The last few pages reveal a twist that makes you want to start reading it all over again. It’s short – more of a novella than a novel. ★★ ★ out of four
The Madonnas of Leningrad by Debra Dean. This novel is based on actual events. It takes place during the Siege of Leningrad (1941) and in the present day. Marina, a Russian woman in her 80s who now lives in America, recalls how she survived the siege.
She was a docent at the world famous Hermitage museum in Leningrad (now called St. Petersburg).
During the siege, in order to protect the art objects and paintings from the bombings and keep the Nazis from stealing them, docents and employees worked day
and night to remove and safely store the art. They lived in the basement of the museum. Many starved or died from disease or the harsh Russian winter.
Even though the paintings had been removed from the walls and rolled up for storage, the frames were left in place to serve as a pledge to eventually restore the galleries to their former state. Marina keeps the memory of the paintings fresh in her mind by taking tours of the museum and describing, in detail, each painting.

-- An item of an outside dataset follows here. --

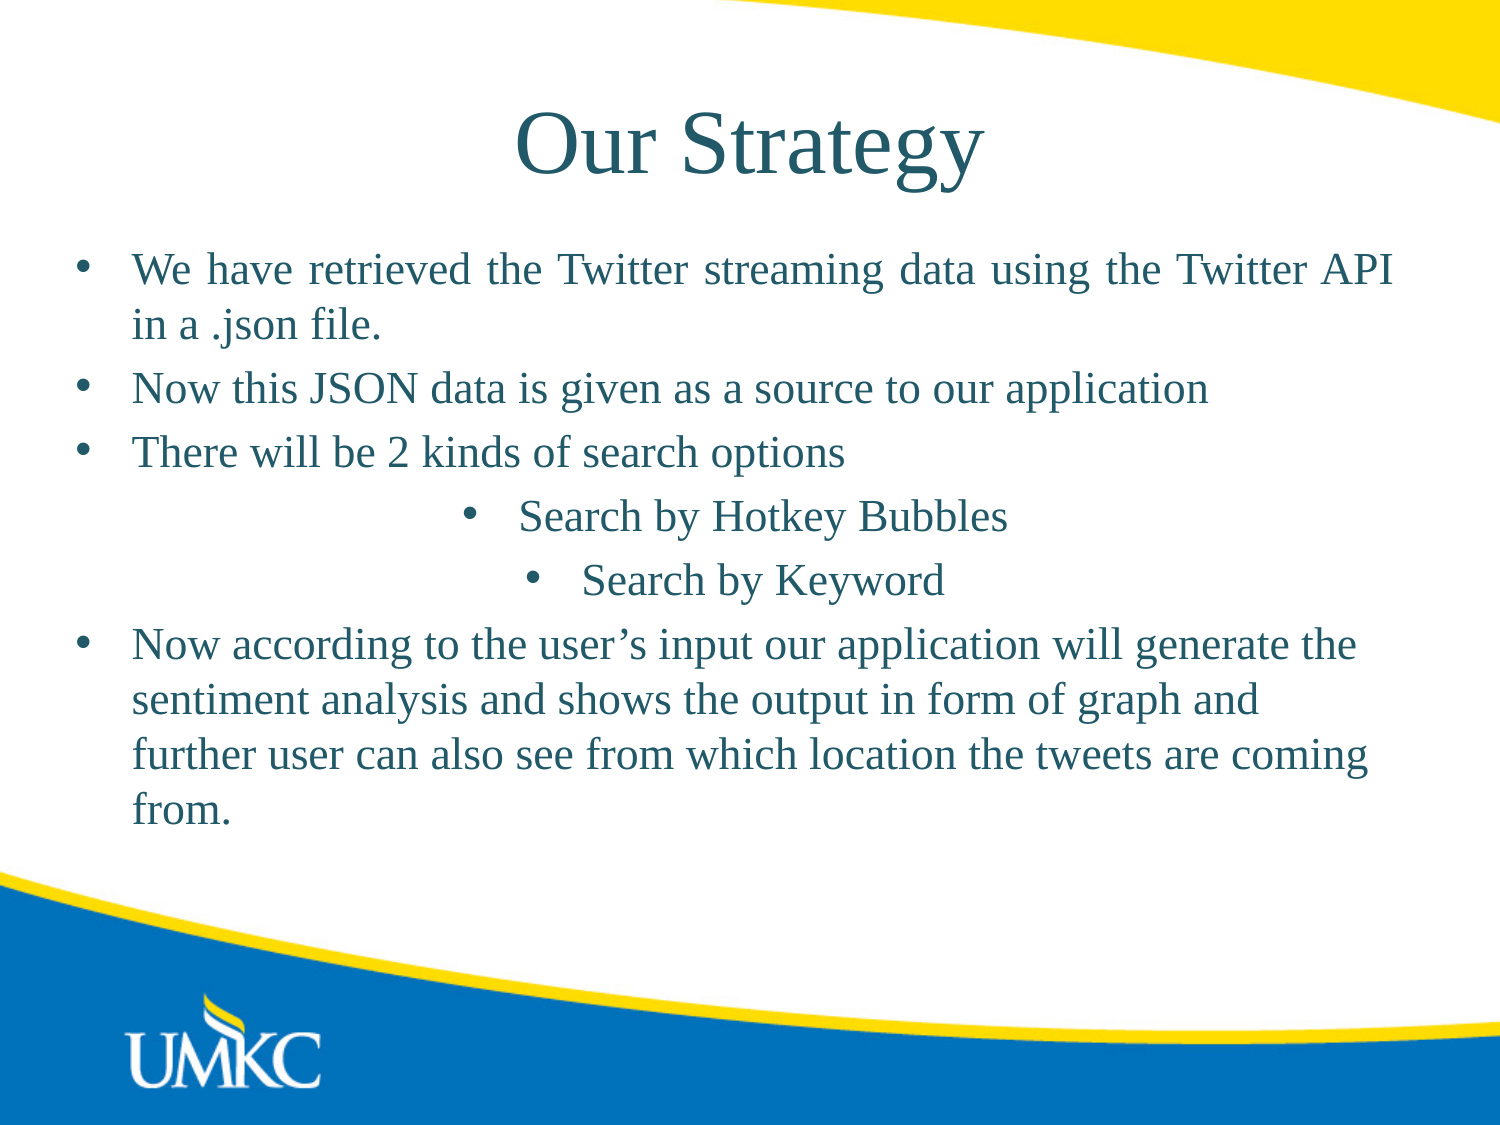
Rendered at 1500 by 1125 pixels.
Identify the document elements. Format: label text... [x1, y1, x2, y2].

In the present day portion of the narrative, Marina has Alzheimer’s Disease. She can’t remember what season
it is and if she ate breakfast or not. But she can recall every detail of the Hermitage’s collection. Not only was this a good story, it was well-written and historically accurate. ★★★ out of four stars.
Mr. Paradise by Elmore Leonard. I’ve heard good things about Elmore Leonard. He’s a hometown writer – lives and works in Detroit. For years, I’ve heard people talk about how good a writer he is, how well-thought-out his plots are, how realistic his dialogue is, yadda yadda
yadda. I wanted to say I’ve read an Elmore Leonard novel.

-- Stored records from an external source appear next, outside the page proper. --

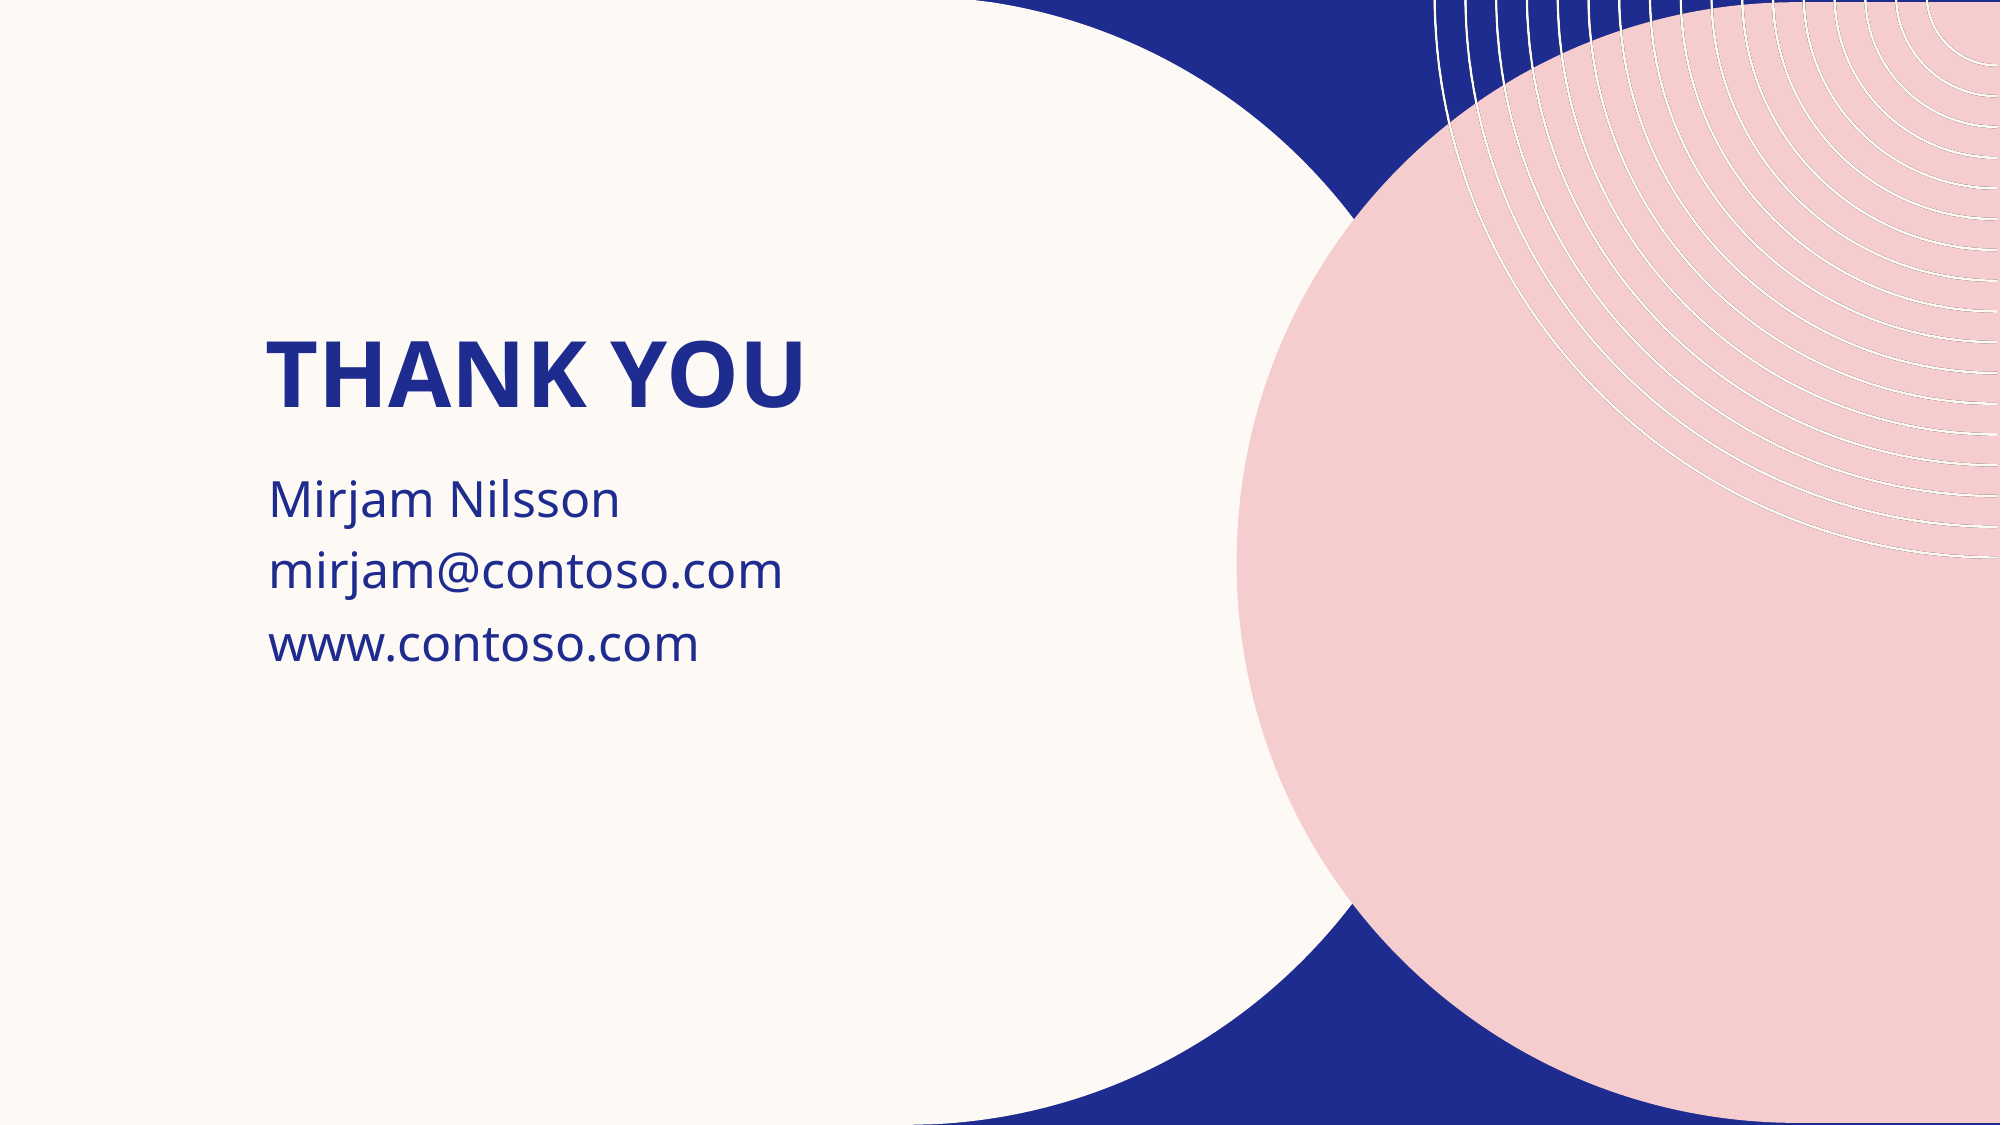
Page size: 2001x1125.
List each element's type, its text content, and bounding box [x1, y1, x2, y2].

title THANK YOU [250, 323, 935, 434]
subtitle Mirjam Nilsson​ mirjam@contoso.com www.contoso.com [253, 467, 938, 824]
picture [1433, 0, 1997, 559]
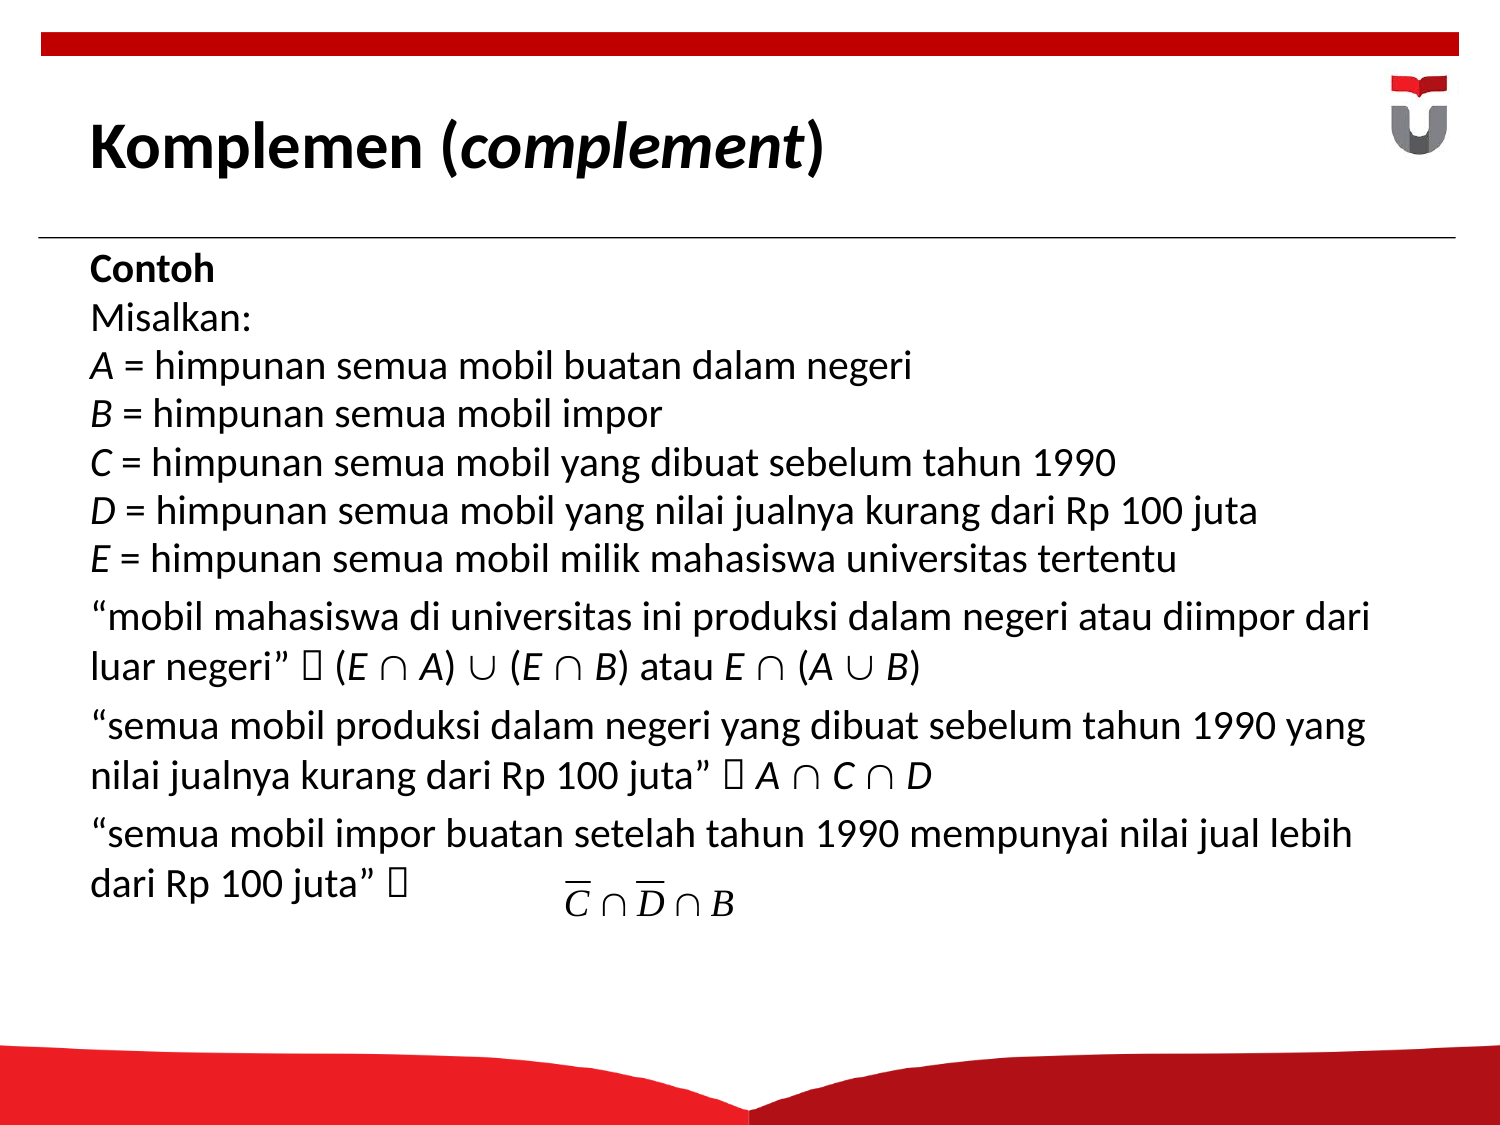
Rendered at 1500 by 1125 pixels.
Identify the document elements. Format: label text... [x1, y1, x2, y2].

picture [1371, 56, 1459, 174]
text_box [560, 874, 739, 924]
title Komplemen (complement) [75, 75, 1425, 208]
list Contoh Misalkan: A = himpunan semua mobil buatan dalam negeri B = himpunan semua mobil impor C = himpunan semua mobil yang dibuat sebelum tahun 1990 D = himpunan semua mobil yang nilai jualnya kurang dari Rp 100 juta E = himpunan semua mobil milik mahasiswa universitas tertentu “mobil mahasiswa di universitas ini produksi dalam negeri atau diimpor dari luar negeri”  (E  A)  (E  B) atau E  (A  B) “semua mobil produksi dalam negeri yang dibuat sebelum tahun 1990 yang nilai jualnya kurang dari Rp 100 juta”  A  C  D “semua mobil impor buatan setelah tahun 1990 mempunyai nilai jual lebih dari Rp 100 juta”  [75, 243, 1425, 963]
picture [0, 1036, 1500, 1125]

Well, now I have and it was not for me.
I disliked the characters and I found it difficult to follow the plot. I probably missed a lot because I got bored. He is certainly concise – has a knack for picking the exact detail to reveal a person’s intent or thoughts or look or
whatever. He has excised every unnecessary word. I liked the Detroit references because it made it easy to follow the story line.
He does write good dialogue.
But I wanted to know more about his characters’ motives and backgrounds. Who was Mr. Paradise – was he a mafia lawyer or just a creepo criminal lowlife lawyer? Why did Chloe (the call girl)’s roommate Kelly know so much about literature? What’s the story behind the detective, Delsa, anyway? How can he be so stupid to fall for Kelly,
sho is at first a suspect, then a witness to a horrific crime. What about the killers? How did they get to be
No more Elmore Leonard for me. ★, barely, out of four stars.